Marjoe (1972)
9/10
Bad But Not Evil
16 April 2017
Marjoe Gortner was a child preacher. He came from a family of evangelists, and was performing marriage ceremonies and traveling the country telling congregations to give up their money to Christ before he was old enough to shave. As a teenager, he gave up that life for a while, then returned to it as a young adult because he needed the money. This film profiles him in those latter days of his preaching career, as he recounts his troubled childhood and exposes the tricks of his trade to the documentary crew.

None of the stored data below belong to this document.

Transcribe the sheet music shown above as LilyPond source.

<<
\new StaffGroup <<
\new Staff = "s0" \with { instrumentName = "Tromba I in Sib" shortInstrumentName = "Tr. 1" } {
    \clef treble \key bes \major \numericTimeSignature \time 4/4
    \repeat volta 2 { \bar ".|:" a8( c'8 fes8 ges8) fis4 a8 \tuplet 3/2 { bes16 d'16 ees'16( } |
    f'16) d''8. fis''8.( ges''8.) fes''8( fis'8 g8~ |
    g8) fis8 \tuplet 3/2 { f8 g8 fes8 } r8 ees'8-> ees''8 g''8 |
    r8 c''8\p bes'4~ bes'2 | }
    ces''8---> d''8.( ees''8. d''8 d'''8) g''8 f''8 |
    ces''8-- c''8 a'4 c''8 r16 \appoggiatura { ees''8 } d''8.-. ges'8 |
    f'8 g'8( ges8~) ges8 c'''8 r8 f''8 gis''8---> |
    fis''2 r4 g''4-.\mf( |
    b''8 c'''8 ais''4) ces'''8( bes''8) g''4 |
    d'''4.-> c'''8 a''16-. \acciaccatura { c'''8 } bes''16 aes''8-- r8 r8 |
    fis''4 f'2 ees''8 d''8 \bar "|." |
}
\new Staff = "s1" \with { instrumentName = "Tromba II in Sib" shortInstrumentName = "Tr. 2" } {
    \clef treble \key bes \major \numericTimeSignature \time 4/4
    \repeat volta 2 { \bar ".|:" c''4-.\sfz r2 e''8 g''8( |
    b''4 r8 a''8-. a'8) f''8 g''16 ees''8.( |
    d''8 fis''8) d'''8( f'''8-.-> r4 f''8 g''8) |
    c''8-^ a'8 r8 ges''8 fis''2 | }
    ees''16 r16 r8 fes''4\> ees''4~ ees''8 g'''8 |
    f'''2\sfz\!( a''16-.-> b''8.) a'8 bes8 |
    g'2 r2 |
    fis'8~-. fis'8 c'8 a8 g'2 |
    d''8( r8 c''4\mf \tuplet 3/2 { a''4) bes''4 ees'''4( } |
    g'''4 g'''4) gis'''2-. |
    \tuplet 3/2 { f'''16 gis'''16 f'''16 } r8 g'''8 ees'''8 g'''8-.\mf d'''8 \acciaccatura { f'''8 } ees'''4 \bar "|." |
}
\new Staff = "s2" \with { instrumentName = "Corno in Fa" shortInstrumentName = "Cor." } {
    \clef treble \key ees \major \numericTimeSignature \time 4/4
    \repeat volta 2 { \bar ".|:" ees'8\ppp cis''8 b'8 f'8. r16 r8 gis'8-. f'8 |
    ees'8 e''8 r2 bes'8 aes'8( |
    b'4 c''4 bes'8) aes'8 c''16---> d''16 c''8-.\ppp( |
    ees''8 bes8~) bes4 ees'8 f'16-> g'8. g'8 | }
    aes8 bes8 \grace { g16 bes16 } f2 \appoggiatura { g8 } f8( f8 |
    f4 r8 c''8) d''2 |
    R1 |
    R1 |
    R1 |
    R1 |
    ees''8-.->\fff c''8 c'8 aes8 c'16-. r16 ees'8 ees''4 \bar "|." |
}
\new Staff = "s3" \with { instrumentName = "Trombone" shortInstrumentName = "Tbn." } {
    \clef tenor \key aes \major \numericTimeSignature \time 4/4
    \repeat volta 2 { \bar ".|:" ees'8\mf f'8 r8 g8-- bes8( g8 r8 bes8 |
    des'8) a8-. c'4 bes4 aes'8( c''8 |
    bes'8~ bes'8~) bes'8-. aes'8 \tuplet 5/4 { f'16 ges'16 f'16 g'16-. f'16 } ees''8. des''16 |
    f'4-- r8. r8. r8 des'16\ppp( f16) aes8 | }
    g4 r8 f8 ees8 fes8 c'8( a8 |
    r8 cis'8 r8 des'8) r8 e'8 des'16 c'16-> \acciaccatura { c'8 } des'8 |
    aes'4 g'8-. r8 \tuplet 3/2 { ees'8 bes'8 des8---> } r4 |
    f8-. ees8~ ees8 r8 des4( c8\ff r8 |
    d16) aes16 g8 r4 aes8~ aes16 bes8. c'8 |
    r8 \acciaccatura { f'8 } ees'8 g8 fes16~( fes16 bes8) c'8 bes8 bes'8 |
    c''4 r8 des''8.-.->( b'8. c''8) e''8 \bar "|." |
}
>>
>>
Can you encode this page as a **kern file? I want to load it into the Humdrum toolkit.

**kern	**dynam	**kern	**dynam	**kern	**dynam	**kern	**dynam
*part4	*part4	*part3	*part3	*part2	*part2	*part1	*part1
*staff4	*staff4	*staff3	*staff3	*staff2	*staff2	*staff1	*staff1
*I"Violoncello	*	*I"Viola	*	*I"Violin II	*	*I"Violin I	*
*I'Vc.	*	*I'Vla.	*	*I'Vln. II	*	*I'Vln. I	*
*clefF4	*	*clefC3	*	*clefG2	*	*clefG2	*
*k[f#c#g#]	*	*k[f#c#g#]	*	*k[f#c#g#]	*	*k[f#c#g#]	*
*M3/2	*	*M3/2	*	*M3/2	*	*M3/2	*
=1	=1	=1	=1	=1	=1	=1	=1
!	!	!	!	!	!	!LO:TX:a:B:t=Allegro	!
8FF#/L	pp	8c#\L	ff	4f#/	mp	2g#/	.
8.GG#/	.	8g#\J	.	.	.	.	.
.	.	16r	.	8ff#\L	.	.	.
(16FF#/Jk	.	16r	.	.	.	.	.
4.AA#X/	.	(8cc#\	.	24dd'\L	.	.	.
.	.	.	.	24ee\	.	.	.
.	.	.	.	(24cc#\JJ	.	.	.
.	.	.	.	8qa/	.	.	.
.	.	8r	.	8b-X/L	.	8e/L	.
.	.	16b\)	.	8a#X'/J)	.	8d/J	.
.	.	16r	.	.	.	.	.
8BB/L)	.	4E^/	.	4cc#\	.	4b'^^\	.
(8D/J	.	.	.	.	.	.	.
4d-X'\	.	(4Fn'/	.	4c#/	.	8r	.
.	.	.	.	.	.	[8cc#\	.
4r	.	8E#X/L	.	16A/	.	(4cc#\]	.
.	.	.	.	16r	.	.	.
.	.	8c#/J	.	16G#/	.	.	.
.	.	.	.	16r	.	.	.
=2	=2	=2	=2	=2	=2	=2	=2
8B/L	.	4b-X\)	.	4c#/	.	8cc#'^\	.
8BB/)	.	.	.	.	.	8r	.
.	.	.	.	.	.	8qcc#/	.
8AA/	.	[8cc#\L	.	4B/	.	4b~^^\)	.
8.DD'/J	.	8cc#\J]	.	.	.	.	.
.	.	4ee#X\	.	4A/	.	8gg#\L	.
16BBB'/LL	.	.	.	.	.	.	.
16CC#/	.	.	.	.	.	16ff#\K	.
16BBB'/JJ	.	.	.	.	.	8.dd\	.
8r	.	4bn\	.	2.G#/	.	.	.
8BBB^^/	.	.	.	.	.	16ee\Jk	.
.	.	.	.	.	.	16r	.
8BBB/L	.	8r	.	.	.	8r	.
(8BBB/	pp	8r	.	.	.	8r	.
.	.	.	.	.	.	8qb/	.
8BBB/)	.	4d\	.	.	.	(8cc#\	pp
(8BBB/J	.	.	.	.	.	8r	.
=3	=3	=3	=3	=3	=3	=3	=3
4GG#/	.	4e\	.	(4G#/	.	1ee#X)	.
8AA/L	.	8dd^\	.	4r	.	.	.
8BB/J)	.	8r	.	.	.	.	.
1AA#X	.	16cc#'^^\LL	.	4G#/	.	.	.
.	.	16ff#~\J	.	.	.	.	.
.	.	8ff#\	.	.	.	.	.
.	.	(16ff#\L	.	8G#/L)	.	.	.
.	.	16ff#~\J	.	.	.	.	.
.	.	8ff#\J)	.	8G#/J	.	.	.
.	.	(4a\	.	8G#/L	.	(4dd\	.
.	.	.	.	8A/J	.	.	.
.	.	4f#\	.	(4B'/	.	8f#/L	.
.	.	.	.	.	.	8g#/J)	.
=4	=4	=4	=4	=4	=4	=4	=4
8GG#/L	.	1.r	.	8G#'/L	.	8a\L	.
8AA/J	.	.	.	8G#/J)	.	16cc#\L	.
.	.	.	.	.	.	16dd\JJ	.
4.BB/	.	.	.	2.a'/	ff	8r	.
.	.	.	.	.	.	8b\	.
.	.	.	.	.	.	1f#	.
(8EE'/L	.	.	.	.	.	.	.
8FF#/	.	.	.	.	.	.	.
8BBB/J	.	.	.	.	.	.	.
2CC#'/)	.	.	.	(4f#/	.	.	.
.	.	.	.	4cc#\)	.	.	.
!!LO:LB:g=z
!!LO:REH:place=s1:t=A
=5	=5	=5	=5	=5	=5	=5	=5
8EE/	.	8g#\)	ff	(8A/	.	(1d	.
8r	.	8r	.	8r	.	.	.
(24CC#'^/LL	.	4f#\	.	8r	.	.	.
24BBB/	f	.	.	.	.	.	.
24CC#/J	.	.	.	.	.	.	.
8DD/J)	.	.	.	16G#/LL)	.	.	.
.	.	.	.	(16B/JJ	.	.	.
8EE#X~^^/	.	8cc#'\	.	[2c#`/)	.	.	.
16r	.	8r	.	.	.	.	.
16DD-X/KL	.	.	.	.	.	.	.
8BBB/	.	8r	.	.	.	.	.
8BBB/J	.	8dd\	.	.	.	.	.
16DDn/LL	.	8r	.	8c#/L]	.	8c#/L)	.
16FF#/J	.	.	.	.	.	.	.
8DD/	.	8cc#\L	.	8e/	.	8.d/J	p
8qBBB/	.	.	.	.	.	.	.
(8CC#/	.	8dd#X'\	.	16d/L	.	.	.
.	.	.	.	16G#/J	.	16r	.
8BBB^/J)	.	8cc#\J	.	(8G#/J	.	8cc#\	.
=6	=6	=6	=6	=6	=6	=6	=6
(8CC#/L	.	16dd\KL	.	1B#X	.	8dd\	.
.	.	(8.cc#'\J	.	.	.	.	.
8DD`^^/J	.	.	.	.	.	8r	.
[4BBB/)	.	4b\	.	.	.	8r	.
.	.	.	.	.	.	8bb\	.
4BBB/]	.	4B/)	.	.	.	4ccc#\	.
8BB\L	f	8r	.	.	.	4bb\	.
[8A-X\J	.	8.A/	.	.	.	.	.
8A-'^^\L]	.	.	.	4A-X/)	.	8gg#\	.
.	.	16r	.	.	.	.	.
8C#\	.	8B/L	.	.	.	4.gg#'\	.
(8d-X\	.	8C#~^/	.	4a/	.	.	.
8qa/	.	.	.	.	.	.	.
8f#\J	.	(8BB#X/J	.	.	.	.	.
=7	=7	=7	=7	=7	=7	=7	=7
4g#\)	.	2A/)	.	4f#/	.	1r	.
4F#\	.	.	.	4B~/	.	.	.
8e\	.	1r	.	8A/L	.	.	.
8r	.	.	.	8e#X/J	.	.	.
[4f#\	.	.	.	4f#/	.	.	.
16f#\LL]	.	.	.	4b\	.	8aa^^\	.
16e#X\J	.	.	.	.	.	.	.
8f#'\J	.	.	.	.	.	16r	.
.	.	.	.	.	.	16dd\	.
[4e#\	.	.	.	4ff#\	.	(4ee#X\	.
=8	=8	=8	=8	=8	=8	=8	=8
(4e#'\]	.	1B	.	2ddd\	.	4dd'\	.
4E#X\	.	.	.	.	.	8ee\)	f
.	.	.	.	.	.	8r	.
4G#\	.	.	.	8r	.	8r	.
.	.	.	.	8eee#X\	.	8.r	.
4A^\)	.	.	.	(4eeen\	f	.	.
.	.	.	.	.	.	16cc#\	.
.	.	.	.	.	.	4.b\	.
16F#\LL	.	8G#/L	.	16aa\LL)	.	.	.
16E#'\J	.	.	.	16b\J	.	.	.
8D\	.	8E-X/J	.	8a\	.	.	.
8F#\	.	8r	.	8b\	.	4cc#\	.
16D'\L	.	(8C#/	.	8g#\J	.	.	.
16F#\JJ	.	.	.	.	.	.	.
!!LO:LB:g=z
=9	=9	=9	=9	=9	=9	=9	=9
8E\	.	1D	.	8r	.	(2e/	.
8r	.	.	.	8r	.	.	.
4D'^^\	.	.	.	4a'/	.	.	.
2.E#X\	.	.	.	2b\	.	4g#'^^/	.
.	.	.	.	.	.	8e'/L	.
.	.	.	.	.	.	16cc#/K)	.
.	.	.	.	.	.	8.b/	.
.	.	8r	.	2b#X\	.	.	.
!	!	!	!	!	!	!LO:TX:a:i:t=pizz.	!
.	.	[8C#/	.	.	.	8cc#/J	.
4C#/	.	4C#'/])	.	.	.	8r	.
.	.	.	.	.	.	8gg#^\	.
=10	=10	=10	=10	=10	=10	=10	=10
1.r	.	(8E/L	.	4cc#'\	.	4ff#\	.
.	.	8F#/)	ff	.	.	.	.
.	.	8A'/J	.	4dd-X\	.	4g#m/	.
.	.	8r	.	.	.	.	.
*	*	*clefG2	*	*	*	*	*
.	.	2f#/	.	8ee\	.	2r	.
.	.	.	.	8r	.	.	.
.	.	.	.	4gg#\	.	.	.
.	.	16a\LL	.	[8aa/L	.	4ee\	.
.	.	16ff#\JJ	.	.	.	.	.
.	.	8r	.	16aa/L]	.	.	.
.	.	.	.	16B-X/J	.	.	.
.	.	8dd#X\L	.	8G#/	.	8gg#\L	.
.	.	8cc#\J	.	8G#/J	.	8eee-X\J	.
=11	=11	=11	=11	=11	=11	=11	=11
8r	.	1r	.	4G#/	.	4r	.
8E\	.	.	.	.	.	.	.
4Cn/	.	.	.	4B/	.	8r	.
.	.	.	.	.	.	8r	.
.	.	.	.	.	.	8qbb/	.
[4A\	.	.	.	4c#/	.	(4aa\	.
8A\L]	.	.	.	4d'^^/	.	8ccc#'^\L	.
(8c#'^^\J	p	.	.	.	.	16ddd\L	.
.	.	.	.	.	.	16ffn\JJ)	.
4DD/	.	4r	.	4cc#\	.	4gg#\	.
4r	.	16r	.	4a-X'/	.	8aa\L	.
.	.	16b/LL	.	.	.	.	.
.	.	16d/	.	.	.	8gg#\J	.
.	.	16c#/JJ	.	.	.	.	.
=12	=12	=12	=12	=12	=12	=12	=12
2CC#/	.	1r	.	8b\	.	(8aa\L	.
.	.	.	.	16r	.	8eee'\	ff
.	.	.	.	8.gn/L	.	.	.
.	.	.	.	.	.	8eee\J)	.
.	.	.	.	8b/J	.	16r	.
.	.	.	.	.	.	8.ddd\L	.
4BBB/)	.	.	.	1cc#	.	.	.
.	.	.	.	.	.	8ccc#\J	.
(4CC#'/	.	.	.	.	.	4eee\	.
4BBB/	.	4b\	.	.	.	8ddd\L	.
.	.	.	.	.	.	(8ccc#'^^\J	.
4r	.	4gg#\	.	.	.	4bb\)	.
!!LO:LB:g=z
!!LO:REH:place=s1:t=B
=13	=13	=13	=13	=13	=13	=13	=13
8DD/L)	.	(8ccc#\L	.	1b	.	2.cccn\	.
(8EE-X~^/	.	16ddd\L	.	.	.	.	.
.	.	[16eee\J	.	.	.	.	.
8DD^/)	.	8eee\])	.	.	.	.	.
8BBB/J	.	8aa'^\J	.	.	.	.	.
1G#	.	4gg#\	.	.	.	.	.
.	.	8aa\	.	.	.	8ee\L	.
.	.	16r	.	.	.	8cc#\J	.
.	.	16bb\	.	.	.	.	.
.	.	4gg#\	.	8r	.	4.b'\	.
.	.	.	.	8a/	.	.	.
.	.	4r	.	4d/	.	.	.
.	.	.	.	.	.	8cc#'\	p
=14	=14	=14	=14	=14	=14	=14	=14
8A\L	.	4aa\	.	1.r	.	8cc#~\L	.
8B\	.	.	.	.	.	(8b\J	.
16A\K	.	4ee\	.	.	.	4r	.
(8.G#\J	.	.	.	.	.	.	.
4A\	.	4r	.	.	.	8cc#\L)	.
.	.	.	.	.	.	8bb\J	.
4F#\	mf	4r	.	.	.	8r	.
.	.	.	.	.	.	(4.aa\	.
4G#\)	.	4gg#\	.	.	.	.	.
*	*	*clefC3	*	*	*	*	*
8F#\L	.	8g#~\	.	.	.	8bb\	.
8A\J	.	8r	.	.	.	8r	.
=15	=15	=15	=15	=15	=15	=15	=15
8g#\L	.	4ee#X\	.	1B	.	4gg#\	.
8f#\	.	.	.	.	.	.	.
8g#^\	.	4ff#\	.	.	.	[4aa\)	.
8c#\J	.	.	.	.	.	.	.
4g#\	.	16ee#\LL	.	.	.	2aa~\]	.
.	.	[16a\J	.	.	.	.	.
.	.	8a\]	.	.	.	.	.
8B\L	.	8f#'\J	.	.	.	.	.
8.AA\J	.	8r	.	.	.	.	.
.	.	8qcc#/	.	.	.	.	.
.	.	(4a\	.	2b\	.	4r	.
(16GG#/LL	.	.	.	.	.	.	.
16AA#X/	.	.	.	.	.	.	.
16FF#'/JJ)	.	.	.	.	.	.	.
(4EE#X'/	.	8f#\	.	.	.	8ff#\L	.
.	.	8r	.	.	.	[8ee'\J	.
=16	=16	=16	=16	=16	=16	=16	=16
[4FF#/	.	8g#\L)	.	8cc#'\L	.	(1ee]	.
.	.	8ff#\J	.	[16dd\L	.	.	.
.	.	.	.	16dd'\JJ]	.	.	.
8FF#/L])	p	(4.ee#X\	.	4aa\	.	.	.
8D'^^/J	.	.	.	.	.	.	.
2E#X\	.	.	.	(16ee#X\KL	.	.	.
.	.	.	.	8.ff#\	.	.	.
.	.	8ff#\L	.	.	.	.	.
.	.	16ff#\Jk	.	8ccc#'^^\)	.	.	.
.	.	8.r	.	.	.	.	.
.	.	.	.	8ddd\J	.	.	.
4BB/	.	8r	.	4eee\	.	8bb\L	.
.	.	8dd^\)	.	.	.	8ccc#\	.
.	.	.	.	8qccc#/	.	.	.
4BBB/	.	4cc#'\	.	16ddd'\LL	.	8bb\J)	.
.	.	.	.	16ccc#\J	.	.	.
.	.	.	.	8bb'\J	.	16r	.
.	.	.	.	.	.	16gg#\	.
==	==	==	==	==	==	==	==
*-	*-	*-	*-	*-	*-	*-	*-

Marjoe cuts a fairly sympathetic character for somebody who made a living manipulating gullible people into thinking that Jesus could heal their cancer. His body language while addressing the flock is closely modeled after Mick Jagger's, and after this film was released, he became an actor and had a decent run on Hollywood's B-List. Nowadays, he produces celebrity charity events. So his story is not without hope, but there are times at which this film verges on dark comedy, as Marjoe sells people again and again on the patently un-Christian notion that they can simply buy their way into Heaven.

For the record, when a man asked Jesus what he must do to be saved, he said, "Sell all your possessions. Then come follow me." The evangelism industry is still alive and well in America, which makes this film as relevant as ever. I feel for Marjoe. I hope that some of his followers might have eventually realized that what you do outside of church matters more than what you do in church. Highly recommended.